Download or read book Epistemic Value written by Adrian Haddock and published by Oxford University Press, USA. This book was released on 2009-09-03 with total page 369 pages. Available in PDF, EPUB and Kindle. Book excerpt: Epistemic Value is a collection of new essays by leading epistemologists, focusing on questions regarding the value of knowledge, such as: Is knowledge more valuable than true belief? Is truth the central value informing epistemic appraisal, or do other values enter the picture?

Book Reason Without Freedom

Download or read book Reason Without Freedom written by David Owens and published by Routledge. This book was released on 2002-11-01 with total page 212 pages. Available in PDF, EPUB and Kindle. Book excerpt: We call beliefs reasonable or unreasonable, justified or unjustified. What does this imply about belief? Does this imply that we are responsible for our beliefs and that we should be blamed for our unreasonable convictions? Or does it imply that we are in control of our beliefs and that what we believe is up to us? Reason Without Freedom argues that the major problems of epistemology have their roots in concerns about our control over and responsibility for belief. David Owens focuses on the arguments of Descartes, Locke and Hume - the founders of epistemology - and presents a critical discussion of the current trends in contemporary epistemology. He proposes that the problems we confront today - scepticism, the analysis of knowlege, and debates on epistemic justification - can be tackled only once we have understood the moral psychology of belief.
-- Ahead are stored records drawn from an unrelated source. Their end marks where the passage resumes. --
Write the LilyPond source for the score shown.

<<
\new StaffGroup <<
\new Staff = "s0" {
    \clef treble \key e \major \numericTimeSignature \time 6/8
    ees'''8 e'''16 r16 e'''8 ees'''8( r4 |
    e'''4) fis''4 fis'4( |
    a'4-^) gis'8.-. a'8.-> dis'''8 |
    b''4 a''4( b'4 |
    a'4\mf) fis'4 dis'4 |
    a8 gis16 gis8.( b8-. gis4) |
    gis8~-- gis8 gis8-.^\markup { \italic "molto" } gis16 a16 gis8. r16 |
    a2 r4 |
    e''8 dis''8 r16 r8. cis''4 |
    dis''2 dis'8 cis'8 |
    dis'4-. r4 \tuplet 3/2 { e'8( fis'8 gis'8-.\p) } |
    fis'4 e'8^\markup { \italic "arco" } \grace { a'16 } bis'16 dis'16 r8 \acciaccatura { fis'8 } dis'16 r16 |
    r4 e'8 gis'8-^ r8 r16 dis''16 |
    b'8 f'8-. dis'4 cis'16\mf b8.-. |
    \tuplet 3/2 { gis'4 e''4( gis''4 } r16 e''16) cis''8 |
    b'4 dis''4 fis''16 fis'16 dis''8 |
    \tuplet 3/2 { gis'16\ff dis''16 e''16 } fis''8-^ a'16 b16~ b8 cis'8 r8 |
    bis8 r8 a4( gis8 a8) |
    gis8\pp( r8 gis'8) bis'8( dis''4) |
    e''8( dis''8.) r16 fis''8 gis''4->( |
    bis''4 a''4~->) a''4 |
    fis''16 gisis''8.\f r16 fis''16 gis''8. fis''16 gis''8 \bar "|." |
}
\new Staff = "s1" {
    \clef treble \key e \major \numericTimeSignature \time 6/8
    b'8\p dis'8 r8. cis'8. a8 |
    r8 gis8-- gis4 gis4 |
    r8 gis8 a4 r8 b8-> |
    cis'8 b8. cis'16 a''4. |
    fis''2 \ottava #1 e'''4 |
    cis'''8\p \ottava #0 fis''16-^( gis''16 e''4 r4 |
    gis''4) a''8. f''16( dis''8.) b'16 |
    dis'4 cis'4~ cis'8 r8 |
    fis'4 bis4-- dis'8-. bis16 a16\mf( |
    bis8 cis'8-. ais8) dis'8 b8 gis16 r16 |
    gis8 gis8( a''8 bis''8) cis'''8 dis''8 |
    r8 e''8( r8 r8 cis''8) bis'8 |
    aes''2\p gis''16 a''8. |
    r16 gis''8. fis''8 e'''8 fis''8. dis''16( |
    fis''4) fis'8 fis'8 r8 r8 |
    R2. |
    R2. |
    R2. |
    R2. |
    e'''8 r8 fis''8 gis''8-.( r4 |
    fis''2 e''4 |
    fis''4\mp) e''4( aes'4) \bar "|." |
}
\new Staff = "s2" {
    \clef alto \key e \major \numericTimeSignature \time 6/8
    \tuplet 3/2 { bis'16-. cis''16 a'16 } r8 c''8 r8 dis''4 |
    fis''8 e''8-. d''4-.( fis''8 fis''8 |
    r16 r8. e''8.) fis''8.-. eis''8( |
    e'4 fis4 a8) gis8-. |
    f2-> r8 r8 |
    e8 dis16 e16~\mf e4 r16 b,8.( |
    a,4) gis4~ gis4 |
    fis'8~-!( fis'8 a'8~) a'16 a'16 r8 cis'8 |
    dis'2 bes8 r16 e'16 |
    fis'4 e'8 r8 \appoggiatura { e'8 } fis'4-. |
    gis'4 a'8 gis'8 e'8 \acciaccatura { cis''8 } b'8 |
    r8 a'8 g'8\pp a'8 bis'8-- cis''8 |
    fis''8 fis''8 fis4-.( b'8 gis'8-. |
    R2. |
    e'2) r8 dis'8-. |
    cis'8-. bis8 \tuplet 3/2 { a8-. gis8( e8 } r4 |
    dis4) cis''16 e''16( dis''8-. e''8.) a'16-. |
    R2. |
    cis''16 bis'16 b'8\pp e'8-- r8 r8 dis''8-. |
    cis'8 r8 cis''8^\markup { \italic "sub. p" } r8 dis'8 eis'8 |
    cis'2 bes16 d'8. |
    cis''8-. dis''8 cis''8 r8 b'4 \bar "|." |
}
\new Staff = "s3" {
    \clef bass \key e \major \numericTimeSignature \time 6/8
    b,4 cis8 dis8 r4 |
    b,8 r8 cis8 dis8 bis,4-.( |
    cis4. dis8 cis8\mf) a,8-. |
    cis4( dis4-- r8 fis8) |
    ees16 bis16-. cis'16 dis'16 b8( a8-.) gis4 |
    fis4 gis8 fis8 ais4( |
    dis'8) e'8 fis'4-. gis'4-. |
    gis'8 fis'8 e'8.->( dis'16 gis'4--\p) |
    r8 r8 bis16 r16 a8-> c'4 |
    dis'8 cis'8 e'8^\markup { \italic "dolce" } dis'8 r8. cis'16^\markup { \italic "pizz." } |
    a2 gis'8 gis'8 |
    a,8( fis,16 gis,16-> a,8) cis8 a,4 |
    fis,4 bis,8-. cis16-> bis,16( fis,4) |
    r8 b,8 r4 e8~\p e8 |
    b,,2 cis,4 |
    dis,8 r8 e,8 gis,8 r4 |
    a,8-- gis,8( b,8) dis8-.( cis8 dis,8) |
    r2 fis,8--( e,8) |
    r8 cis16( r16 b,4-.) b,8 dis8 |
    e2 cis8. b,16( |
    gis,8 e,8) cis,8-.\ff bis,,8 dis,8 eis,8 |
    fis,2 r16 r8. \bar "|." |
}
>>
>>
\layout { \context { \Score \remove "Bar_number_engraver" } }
This can be resolved when we realise that our responsibility for beliefs is profoundly different from our rationality and agency, and that memory and testimony can preserve justified belief without preserving the evidence which might be used to justify it. Reason Without Freedom should be of value to those interested in contemporary epistemology, philosophy of mind and action, ethics, and the history of 17th and 18th century.

Book What s the Point of Knowledge

Download or read book What s the Point of Knowledge written by Michael J. Hannon and published by . This book was released on 2019 with total page 289 pages. Available in PDF, EPUB and Kindle. Book excerpt: This book is about knowledge and its value. The central hypothesis is that humans think and speak of knowing in order to identify reliable informants, which is vital for human survival, cooperation, and flourishing. This simple idea is used to answer an array of complex and consequential philosophical questions.

Book Achieving Knowledge

    Book Details:
  • Author : John Greco
  • Publisher : Cambridge University Press
  • Release : 2010-04-22
  • ISBN : 0521193915
  • Pages : 217 pages

Download or read book Achieving Knowledge written by John Greco and published by Cambridge University Press. This book was released on 2010-04-22 with total page 217 pages. Available in PDF, EPUB and Kindle. Book excerpt: Argues that knowledge is a kind of achievement, exploring questions of what it is and what kind of value it has.

Book Reasons for Belief

    Book Details:
  • Author : Andrew Reisner
  • Publisher : Cambridge University Press
  • Release : 2011-06-02
  • ISBN : 1139503049
  • Pages : 285 pages

Download or read book Reasons for Belief written by Andrew Reisner and published by Cambridge University Press. This book was released on 2011-06-02 with total page 285 pages. Available in PDF, EPUB and Kindle. Book excerpt: Philosophers have long been concerned about what we know and how we know it. Increasingly, however, a related question has gained prominence in philosophical discussion: what should we believe and why? This volume brings together twelve new essays that address different aspects of this question. The essays examine foundational questions about reasons for belief, and use new research on reasons for belief to address traditional epistemological concerns such as knowledge, justification and perceptually acquired beliefs. This book will be of interest to philosophers working on epistemology, theoretical reason, rationality, perception and ethics. It will also be of interest to cognitive scientists and psychologists who wish to gain deeper insight into normative questions about belief and knowledge.